PROMPT:
Exactly as written, restate the material below from its first line through the line containing "d’innovat...", and stop there.

──────── THE INPUT ────────

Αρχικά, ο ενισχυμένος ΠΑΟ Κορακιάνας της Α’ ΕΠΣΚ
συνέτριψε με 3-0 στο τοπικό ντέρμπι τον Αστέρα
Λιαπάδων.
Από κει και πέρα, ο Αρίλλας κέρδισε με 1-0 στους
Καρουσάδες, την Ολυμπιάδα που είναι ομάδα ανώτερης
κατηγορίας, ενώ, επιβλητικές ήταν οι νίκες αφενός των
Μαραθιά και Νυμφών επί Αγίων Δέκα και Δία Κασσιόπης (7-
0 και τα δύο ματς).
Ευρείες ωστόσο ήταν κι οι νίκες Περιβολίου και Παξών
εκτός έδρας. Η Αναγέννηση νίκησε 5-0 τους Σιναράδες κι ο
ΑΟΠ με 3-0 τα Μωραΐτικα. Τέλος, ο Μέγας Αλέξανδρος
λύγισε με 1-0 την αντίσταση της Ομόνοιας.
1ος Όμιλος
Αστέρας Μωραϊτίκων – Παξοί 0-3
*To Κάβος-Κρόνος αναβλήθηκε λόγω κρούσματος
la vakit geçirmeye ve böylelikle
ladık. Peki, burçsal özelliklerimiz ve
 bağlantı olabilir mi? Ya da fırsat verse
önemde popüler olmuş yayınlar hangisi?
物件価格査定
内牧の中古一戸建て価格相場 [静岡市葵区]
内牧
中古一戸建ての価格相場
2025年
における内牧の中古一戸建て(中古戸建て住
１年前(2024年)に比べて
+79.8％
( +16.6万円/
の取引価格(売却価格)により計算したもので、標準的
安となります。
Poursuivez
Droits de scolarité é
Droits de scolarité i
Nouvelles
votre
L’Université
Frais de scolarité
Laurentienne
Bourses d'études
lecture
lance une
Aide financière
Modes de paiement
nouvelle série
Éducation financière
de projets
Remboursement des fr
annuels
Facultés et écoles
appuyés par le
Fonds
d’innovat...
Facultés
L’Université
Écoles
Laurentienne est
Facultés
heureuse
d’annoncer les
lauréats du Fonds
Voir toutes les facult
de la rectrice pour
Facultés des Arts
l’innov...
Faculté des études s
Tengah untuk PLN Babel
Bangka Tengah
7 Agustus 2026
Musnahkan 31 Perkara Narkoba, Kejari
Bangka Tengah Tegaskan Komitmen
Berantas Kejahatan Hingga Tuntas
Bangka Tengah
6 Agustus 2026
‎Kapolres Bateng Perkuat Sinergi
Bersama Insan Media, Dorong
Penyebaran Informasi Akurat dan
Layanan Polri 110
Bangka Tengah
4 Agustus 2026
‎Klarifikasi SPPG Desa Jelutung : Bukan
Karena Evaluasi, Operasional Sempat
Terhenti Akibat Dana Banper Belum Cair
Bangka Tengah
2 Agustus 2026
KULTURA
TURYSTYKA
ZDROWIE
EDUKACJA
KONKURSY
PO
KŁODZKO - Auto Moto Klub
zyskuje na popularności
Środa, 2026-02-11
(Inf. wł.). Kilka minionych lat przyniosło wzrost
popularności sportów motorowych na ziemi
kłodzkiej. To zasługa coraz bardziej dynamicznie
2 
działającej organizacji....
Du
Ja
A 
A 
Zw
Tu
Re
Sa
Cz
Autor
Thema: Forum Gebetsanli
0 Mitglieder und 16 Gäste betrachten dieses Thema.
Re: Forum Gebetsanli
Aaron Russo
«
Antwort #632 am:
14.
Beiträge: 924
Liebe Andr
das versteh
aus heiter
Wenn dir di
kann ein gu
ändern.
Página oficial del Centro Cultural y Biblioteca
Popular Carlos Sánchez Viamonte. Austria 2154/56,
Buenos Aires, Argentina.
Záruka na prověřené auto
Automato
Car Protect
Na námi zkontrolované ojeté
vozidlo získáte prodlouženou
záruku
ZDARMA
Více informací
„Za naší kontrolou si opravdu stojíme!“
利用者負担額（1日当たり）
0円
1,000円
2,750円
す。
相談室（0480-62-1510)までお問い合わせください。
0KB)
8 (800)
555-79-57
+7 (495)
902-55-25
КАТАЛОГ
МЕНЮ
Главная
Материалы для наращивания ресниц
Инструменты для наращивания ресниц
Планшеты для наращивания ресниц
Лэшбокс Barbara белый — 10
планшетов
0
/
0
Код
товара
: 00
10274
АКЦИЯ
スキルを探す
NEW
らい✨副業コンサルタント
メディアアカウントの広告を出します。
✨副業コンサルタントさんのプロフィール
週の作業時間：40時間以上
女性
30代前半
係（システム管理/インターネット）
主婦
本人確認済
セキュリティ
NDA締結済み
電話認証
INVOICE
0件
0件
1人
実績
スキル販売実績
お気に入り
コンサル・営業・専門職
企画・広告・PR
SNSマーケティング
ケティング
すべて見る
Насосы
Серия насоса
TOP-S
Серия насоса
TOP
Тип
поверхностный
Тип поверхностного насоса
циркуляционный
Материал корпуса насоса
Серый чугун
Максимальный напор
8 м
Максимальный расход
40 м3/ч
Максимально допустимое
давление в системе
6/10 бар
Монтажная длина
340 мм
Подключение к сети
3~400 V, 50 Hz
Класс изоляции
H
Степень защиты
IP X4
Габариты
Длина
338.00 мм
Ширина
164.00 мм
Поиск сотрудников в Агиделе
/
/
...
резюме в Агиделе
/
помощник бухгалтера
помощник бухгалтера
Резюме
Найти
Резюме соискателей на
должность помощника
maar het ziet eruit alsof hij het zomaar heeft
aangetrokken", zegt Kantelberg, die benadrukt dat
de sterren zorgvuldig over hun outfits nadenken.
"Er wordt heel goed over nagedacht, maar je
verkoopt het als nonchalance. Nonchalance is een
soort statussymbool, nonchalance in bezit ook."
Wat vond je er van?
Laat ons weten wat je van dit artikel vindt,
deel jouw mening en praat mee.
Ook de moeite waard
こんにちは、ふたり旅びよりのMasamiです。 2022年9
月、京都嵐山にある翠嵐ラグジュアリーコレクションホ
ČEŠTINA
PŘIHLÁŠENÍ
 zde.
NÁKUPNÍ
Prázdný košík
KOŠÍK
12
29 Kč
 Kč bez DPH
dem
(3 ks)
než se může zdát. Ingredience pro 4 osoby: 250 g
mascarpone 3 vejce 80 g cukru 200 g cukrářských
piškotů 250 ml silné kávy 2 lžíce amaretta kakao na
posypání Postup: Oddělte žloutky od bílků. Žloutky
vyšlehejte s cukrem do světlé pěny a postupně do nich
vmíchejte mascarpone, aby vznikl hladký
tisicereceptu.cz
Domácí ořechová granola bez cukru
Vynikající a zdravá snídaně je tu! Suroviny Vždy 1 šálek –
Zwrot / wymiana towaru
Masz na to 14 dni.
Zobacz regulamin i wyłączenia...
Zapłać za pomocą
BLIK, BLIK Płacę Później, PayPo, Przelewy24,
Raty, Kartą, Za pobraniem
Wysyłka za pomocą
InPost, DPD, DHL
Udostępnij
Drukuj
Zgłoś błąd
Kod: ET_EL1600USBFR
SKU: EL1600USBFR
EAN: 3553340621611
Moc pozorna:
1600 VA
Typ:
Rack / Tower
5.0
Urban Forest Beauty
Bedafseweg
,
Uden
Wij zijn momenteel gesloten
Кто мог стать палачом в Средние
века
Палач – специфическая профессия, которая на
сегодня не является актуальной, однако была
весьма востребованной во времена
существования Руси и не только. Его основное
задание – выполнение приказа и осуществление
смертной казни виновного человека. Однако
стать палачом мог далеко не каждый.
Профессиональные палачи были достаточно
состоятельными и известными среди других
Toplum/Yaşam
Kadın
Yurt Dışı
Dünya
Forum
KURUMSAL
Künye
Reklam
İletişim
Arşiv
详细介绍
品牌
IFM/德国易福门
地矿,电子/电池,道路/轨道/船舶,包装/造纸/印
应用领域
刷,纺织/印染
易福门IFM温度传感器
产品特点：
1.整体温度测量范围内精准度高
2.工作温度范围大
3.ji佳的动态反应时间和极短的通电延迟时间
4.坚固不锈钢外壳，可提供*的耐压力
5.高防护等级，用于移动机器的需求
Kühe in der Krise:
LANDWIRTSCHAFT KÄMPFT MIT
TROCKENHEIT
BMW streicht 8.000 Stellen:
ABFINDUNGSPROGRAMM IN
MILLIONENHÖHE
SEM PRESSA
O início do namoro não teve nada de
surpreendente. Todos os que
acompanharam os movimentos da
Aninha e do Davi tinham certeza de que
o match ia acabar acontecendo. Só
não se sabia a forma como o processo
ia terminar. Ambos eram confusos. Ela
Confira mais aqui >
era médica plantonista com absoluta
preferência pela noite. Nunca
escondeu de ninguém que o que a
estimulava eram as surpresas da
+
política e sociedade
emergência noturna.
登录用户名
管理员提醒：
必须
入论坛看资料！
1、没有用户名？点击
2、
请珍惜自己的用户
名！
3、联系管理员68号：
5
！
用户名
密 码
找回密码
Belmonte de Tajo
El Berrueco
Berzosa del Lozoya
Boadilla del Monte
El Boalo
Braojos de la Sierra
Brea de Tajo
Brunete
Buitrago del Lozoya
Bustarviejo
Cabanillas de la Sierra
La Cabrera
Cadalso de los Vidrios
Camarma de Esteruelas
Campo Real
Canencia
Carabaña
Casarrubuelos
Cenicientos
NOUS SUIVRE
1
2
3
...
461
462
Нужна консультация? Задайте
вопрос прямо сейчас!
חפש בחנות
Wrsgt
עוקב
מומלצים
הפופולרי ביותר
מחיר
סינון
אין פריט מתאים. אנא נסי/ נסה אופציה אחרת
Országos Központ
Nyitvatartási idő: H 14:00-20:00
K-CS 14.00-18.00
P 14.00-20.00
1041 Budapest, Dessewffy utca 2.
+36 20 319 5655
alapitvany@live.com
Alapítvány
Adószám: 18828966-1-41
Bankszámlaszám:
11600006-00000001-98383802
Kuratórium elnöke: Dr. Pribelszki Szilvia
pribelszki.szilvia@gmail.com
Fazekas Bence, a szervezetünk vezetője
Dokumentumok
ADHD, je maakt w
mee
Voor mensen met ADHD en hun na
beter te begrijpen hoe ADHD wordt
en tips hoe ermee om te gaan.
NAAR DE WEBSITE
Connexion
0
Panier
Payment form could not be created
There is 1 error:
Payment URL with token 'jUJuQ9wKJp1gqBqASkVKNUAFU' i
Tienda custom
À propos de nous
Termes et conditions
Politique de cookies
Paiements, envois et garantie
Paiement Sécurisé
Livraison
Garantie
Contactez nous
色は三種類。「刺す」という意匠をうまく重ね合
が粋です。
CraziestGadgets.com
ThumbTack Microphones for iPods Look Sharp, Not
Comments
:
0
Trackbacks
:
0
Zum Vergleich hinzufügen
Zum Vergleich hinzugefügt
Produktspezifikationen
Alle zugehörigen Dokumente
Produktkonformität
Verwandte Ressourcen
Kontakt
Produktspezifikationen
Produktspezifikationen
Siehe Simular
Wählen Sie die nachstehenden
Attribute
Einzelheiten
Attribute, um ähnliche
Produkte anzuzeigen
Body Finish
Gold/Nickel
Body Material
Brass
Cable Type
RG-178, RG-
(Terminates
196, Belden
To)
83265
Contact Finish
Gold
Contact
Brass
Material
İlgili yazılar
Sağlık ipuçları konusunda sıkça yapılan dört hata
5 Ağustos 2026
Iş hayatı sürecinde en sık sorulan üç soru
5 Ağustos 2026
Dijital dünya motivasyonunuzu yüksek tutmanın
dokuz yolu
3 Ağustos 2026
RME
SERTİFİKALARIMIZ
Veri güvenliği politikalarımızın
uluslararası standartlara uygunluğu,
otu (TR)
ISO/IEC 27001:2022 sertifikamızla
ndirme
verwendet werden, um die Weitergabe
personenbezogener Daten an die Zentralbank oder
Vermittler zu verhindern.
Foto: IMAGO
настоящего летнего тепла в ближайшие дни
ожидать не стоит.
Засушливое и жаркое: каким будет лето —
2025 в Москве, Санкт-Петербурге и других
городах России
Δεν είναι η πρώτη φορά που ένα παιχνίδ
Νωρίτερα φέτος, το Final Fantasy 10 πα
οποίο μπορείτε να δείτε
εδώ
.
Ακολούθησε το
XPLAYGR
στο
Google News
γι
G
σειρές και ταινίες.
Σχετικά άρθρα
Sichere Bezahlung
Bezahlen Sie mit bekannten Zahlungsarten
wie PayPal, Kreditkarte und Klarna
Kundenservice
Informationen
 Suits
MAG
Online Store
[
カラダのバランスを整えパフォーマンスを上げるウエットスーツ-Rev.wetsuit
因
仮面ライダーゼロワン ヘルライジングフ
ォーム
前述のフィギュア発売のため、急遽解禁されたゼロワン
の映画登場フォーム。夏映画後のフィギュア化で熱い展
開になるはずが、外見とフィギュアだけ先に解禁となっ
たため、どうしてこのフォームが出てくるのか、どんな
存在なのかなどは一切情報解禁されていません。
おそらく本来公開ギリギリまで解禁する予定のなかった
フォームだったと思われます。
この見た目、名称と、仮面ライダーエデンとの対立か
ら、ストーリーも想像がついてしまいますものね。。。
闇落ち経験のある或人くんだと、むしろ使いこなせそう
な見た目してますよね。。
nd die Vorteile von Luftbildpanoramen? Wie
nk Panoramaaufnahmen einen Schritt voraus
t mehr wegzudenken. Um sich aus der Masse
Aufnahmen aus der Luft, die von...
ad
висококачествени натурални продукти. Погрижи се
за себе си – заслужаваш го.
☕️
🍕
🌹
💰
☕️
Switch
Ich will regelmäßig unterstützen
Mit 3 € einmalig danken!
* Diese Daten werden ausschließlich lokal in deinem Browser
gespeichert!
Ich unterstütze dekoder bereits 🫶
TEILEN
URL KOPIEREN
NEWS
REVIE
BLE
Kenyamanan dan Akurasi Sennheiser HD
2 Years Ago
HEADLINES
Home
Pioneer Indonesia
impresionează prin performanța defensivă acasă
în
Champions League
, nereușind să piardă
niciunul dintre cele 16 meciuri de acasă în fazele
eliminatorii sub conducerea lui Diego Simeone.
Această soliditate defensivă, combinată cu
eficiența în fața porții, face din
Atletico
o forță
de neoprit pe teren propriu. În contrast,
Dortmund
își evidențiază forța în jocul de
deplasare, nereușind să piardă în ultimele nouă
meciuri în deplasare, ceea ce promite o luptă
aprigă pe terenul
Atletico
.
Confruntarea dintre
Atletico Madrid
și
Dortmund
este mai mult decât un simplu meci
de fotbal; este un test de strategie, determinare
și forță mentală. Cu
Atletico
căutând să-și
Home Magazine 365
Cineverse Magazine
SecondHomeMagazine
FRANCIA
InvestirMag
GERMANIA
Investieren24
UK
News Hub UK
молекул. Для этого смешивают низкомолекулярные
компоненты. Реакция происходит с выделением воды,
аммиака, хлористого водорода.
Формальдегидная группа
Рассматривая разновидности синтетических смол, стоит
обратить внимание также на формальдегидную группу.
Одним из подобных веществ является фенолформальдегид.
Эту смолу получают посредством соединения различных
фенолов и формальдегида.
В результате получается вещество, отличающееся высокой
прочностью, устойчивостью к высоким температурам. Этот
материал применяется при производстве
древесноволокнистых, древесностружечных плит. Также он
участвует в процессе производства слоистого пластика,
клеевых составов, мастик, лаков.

────────

FINAL ANSWER:
Αρχικά, ο ενισχυμένος ΠΑΟ Κορακιάνας της Α’ ΕΠΣΚ
συνέτριψε με 3-0 στο τοπικό ντέρμπι τον Αστέρα
Λιαπάδων.
Από κει και πέρα, ο Αρίλλας κέρδισε με 1-0 στους
Καρουσάδες, την Ολυμπιάδα που είναι ομάδα ανώτερης
κατηγορίας, ενώ, επιβλητικές ήταν οι νίκες αφενός των
Μαραθιά και Νυμφών επί Αγίων Δέκα και Δία Κασσιόπης (7-
0 και τα δύο ματς).
Ευρείες ωστόσο ήταν κι οι νίκες Περιβολίου και Παξών
εκτός έδρας. Η Αναγέννηση νίκησε 5-0 τους Σιναράδες κι ο
ΑΟΠ με 3-0 τα Μωραΐτικα. Τέλος, ο Μέγας Αλέξανδρος
λύγισε με 1-0 την αντίσταση της Ομόνοιας.
1ος Όμιλος
Αστέρας Μωραϊτίκων – Παξοί 0-3
*To Κάβος-Κρόνος αναβλήθηκε λόγω κρούσματος
la vakit geçirmeye ve böylelikle
ladık. Peki, burçsal özelliklerimiz ve
 bağlantı olabilir mi? Ya da fırsat verse
önemde popüler olmuş yayınlar hangisi?
物件価格査定
内牧の中古一戸建て価格相場 [静岡市葵区]
内牧
中古一戸建ての価格相場
2025年
における内牧の中古一戸建て(中古戸建て住
１年前(2024年)に比べて
+79.8％
( +16.6万円/
の取引価格(売却価格)により計算したもので、標準的
安となります。
Poursuivez
Droits de scolarité é
Droits de scolarité i
Nouvelles
votre
L’Université
Frais de scolarité
Laurentienne
Bourses d'études
lecture
lance une
Aide financière
Modes de paiement
nouvelle série
Éducation financière
de projets
Remboursement des fr
annuels
Facultés et écoles
appuyés par le
Fonds
d’innovat...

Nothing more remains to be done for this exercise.